[Record extracts]
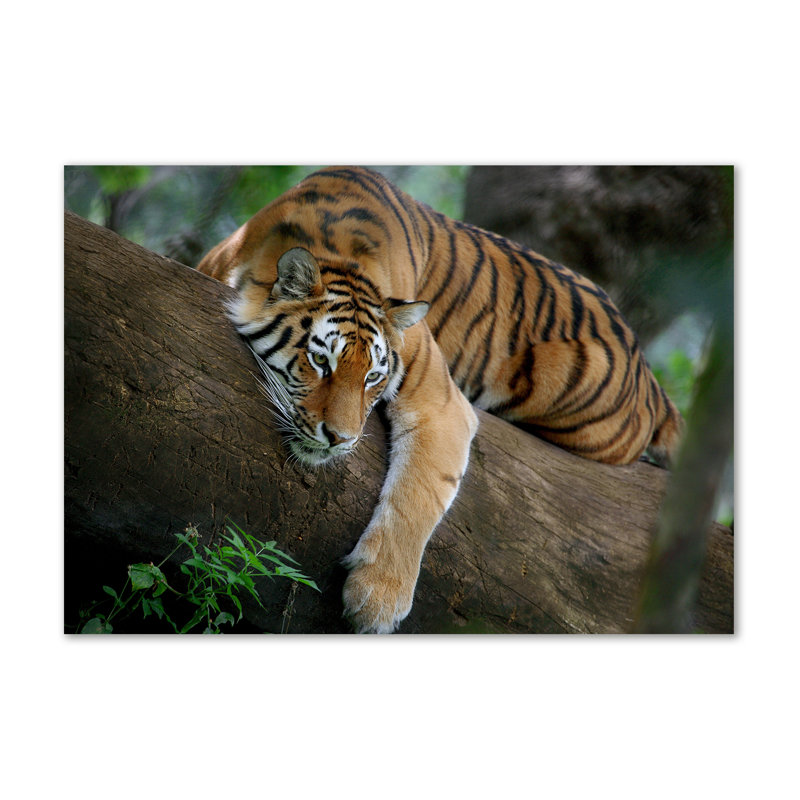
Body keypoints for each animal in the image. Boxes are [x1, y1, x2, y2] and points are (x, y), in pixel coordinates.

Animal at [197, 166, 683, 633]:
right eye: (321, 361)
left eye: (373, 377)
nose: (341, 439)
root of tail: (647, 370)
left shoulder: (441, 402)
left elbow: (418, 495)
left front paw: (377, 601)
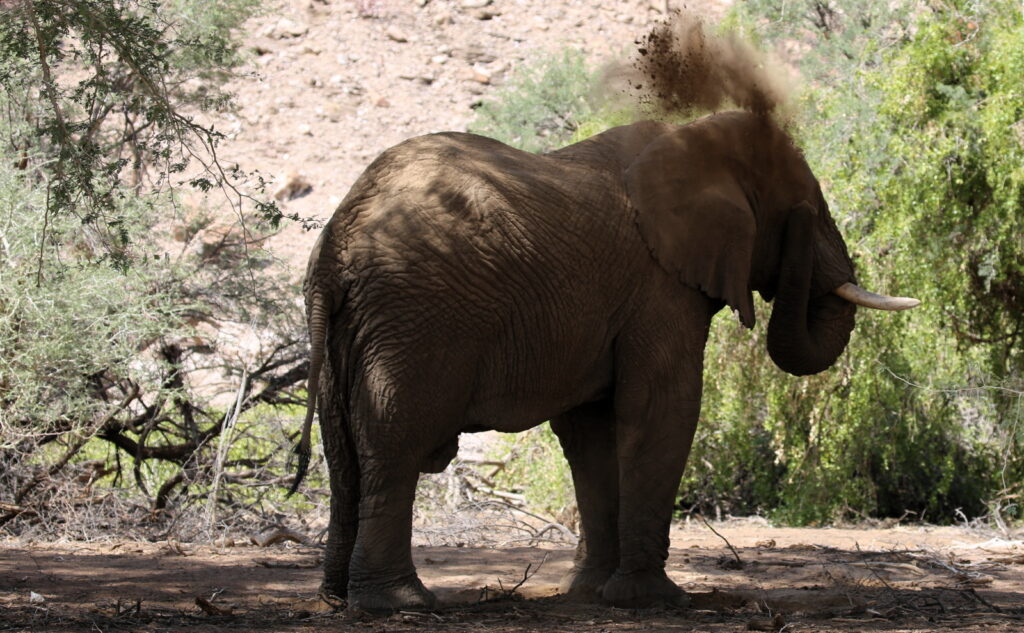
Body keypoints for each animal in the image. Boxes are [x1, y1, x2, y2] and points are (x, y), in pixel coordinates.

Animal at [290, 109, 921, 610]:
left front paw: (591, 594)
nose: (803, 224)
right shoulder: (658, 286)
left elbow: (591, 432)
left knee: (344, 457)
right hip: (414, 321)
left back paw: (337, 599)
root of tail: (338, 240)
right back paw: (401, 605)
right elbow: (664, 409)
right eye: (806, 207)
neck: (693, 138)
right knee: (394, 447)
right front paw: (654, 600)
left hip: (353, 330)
[/Record extracts]
[Record extracts]
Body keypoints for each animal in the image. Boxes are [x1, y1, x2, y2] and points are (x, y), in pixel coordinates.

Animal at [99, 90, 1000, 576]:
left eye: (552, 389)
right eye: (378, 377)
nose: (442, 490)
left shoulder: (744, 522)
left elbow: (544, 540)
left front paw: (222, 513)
[/Record extracts]
[Record extracts]
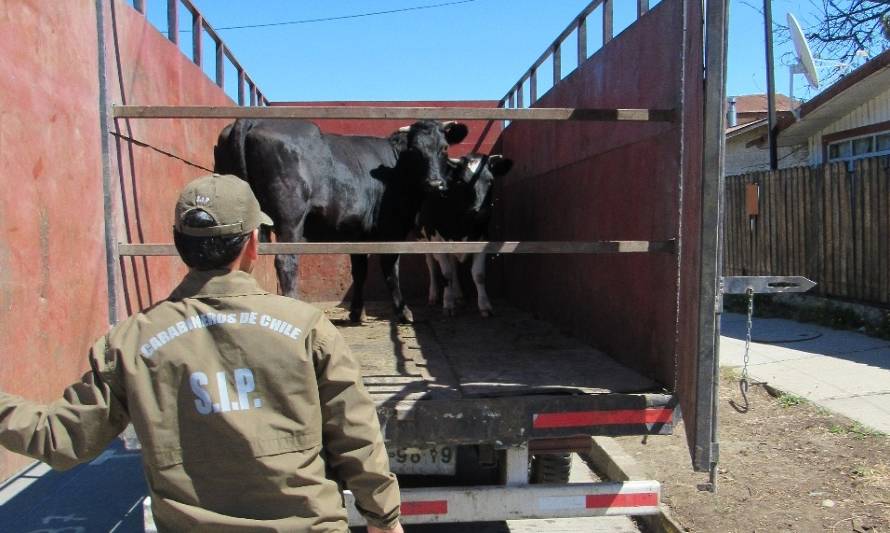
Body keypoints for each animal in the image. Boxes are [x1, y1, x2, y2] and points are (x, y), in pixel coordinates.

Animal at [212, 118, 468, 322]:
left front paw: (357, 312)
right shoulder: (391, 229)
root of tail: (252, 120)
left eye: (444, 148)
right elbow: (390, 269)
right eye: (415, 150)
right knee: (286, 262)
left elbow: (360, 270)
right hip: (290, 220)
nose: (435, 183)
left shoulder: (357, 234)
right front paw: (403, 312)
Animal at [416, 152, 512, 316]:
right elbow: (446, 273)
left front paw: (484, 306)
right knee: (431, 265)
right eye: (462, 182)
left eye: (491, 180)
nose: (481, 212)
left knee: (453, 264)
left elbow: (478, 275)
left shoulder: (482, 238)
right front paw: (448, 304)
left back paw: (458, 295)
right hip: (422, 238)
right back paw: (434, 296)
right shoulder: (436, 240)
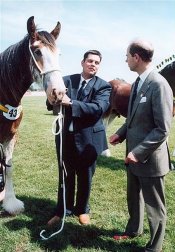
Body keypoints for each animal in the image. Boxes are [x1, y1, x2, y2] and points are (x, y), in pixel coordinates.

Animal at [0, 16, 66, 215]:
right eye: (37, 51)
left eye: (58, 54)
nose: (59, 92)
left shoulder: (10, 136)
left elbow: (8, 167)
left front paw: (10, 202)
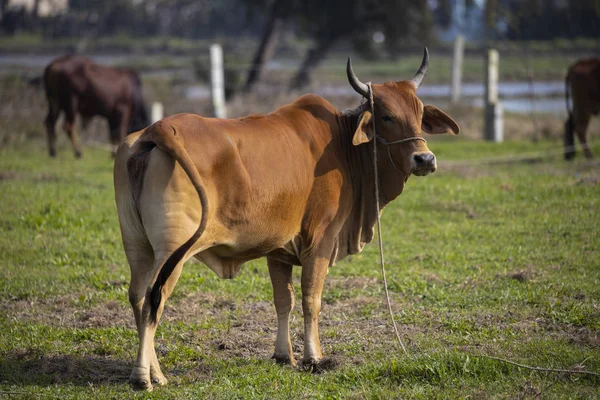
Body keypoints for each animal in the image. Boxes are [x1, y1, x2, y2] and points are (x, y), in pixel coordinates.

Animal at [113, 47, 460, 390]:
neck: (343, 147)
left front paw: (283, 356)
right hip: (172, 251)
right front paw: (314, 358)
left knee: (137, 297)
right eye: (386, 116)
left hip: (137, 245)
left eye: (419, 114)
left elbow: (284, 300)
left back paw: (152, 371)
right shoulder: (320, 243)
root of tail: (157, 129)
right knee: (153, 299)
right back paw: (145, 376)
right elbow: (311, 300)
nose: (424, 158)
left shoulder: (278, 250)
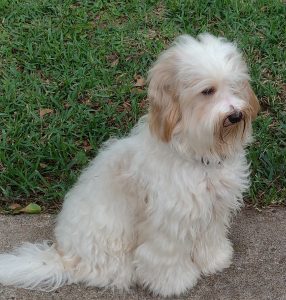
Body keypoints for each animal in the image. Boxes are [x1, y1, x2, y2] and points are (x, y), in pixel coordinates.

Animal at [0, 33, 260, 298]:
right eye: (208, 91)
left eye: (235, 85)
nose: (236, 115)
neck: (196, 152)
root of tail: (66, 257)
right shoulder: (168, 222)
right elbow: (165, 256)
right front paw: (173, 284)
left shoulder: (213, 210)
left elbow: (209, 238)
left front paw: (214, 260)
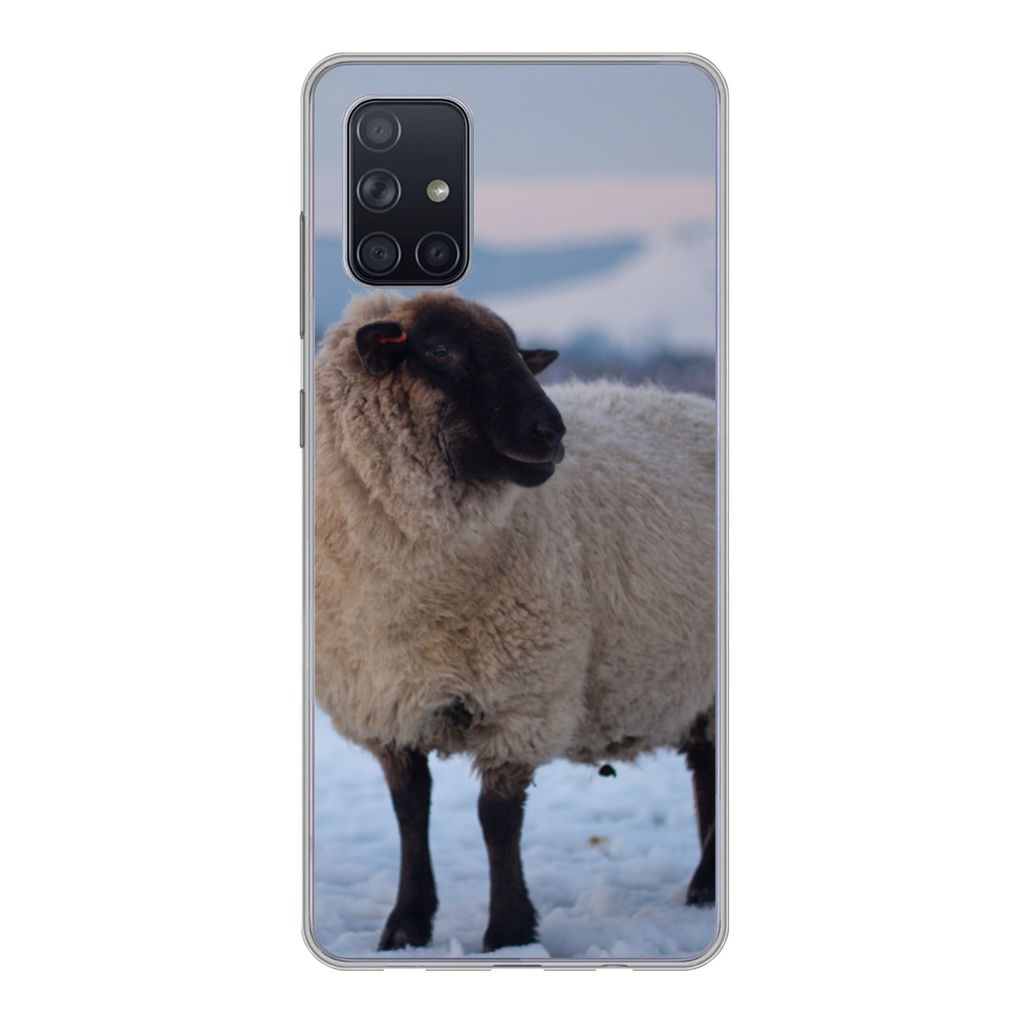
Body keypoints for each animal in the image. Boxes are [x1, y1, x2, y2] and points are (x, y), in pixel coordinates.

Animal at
[/Record extracts]
» Exercise description: From the records above, repeat exactly the lines from the one with "left elbow: (591, 432)" through the one with "left hip: (353, 330)", both included.

» Answer below:
left elbow: (591, 432)
left knee: (344, 457)
right hip: (414, 321)
left back paw: (337, 599)
root of tail: (338, 240)
right back paw: (401, 605)
right elbow: (664, 409)
right eye: (806, 207)
neck: (693, 138)
right knee: (394, 447)
right front paw: (654, 600)
left hip: (353, 330)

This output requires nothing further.